- [RECORDS SHOWN]
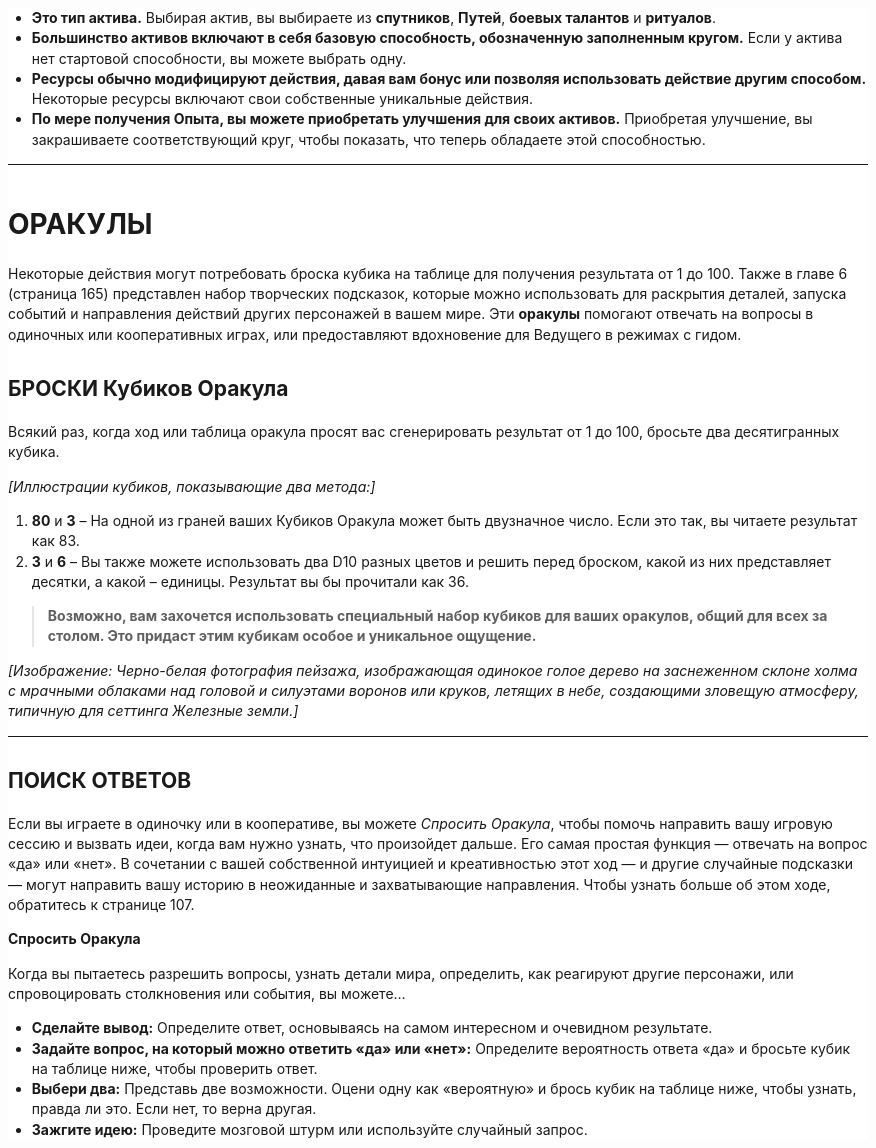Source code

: * **Это тип актива.** Выбирая актив, вы выбираете из **спутников**, **Путей**, **боевых талантов** и **ритуалов**.
* **Большинство активов включают в себя базовую способность, обозначенную заполненным кругом.** Если у актива нет стартовой способности, вы можете выбрать одну.
* **Ресурсы обычно модифицируют действия, давая вам бонус или позволяя использовать действие другим способом.** Некоторые ресурсы включают свои собственные уникальные действия.
* **По мере получения Опыта, вы можете приобретать улучшения для своих активов.** Приобретая улучшение, вы закрашиваете соответствующий круг, чтобы показать, что теперь обладаете этой способностью.

---

# ОРАКУЛЫ

Некоторые действия могут потребовать броска кубика на таблице для получения результата от 1 до 100. Также в главе 6 (страница 165) представлен набор творческих подсказок, которые можно использовать для раскрытия деталей, запуска событий и направления действий других персонажей в вашем мире. Эти **оракулы** помогают отвечать на вопросы в одиночных или кооперативных играх, или предоставляют вдохновение для Ведущего в режимах с гидом.

## БРОСКИ Кубиков Оракула

Всякий раз, когда ход или таблица оракула просят вас сгенерировать результат от 1 до 100, бросьте два десятигранных кубика.

*[Иллюстрации кубиков, показывающие два метода:]*

1. **80** и **3** – На одной из граней ваших Кубиков Оракула может быть двузначное число. Если это так, вы читаете результат как 83.
2. **3** и **6** – Вы также можете использовать два D10 разных цветов и решить перед броском, какой из них представляет десятки, а какой – единицы. Результат вы бы прочитали как 36.

> **Возможно, вам захочется использовать специальный набор кубиков для ваших оракулов, общий для всех за столом. Это придаст этим кубикам особое и уникальное ощущение.**

*[Изображение: Черно-белая фотография пейзажа, изображающая одинокое голое дерево на заснеженном склоне холма с мрачными облаками над головой и силуэтами воронов или круков, летящих в небе, создающими зловещую атмосферу, типичную для сеттинга Железные земли.]*

---

## ПОИСК ОТВЕТОВ

Если вы играете в одиночку или в кооперативе, вы можете *Спросить Оракула*, чтобы помочь направить вашу игровую сессию и вызвать идеи, когда вам нужно узнать, что произойдет дальше. Его самая простая функция — отвечать на вопрос «да» или «нет». В сочетании с вашей собственной интуицией и креативностью этот ход — и другие случайные подсказки — могут направить вашу историю в неожиданные и захватывающие направления. Чтобы узнать больше об этом ходе, обратитесь к странице 107.

**Спросить Оракула**

Когда вы пытаетесь разрешить вопросы, узнать детали мира, определить, как реагируют другие персонажи, или спровоцировать столкновения или события, вы можете…

* **Сделайте вывод:** Определите ответ, основываясь на самом интересном и очевидном результате.
* **Задайте вопрос, на который можно ответить «да» или «нет»:** Определите вероятность ответа «да» и бросьте кубик на таблице ниже, чтобы проверить ответ.
* **Выбери два:** Представь две возможности. Оцени одну как «вероятную» и брось кубик на таблице ниже, чтобы узнать, правда ли это. Если нет, то верна другая.
* **Зажгите идею:** Проведите мозговой штурм или используйте случайный запрос.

- [THE PROBLEM] Retype the data above as given, letting no picture into the copy.

- [RESULT BELOW]
Source code

: * **Это тип актива.** Выбирая актив, вы выбираете из **спутников**, **Путей**, **боевых талантов** и **ритуалов**.
* **Большинство активов включают в себя базовую способность, обозначенную заполненным кругом.** Если у актива нет стартовой способности, вы можете выбрать одну.
* **Ресурсы обычно модифицируют действия, давая вам бонус или позволяя использовать действие другим способом.** Некоторые ресурсы включают свои собственные уникальные действия.
* **По мере получения Опыта, вы можете приобретать улучшения для своих активов.** Приобретая улучшение, вы закрашиваете соответствующий круг, чтобы показать, что теперь обладаете этой способностью.

---

# ОРАКУЛЫ

Некоторые действия могут потребовать броска кубика на таблице для получения результата от 1 до 100. Также в главе 6 (страница 165) представлен набор творческих подсказок, которые можно использовать для раскрытия деталей, запуска событий и направления действий других персонажей в вашем мире. Эти **оракулы** помогают отвечать на вопросы в одиночных или кооперативных играх, или предоставляют вдохновение для Ведущего в режимах с гидом.

## БРОСКИ Кубиков Оракула

Всякий раз, когда ход или таблица оракула просят вас сгенерировать результат от 1 до 100, бросьте два десятигранных кубика.

*[Иллюстрации кубиков, показывающие два метода:]*

1. **80** и **3** – На одной из граней ваших Кубиков Оракула может быть двузначное число. Если это так, вы читаете результат как 83.
2. **3** и **6** – Вы также можете использовать два D10 разных цветов и решить перед броском, какой из них представляет десятки, а какой – единицы. Результат вы бы прочитали как 36.

> **Возможно, вам захочется использовать специальный набор кубиков для ваших оракулов, общий для всех за столом. Это придаст этим кубикам особое и уникальное ощущение.**

*[Изображение: Черно-белая фотография пейзажа, изображающая одинокое голое дерево на заснеженном склоне холма с мрачными облаками над головой и силуэтами воронов или круков, летящих в небе, создающими зловещую атмосферу, типичную для сеттинга Железные земли.]*

---

## ПОИСК ОТВЕТОВ

Если вы играете в одиночку или в кооперативе, вы можете *Спросить Оракула*, чтобы помочь направить вашу игровую сессию и вызвать идеи, когда вам нужно узнать, что произойдет дальше. Его самая простая функция — отвечать на вопрос «да» или «нет». В сочетании с вашей собственной интуицией и креативностью этот ход — и другие случайные подсказки — могут направить вашу историю в неожиданные и захватывающие направления. Чтобы узнать больше об этом ходе, обратитесь к странице 107.

**Спросить Оракула**

Когда вы пытаетесь разрешить вопросы, узнать детали мира, определить, как реагируют другие персонажи, или спровоцировать столкновения или события, вы можете…

* **Сделайте вывод:** Определите ответ, основываясь на самом интересном и очевидном результате.
* **Задайте вопрос, на который можно ответить «да» или «нет»:** Определите вероятность ответа «да» и бросьте кубик на таблице ниже, чтобы проверить ответ.
* **Выбери два:** Представь две возможности. Оцени одну как «вероятную» и брось кубик на таблице ниже, чтобы узнать, правда ли это. Если нет, то верна другая.
* **Зажгите идею:** Проведите мозговой штурм или используйте случайный запрос.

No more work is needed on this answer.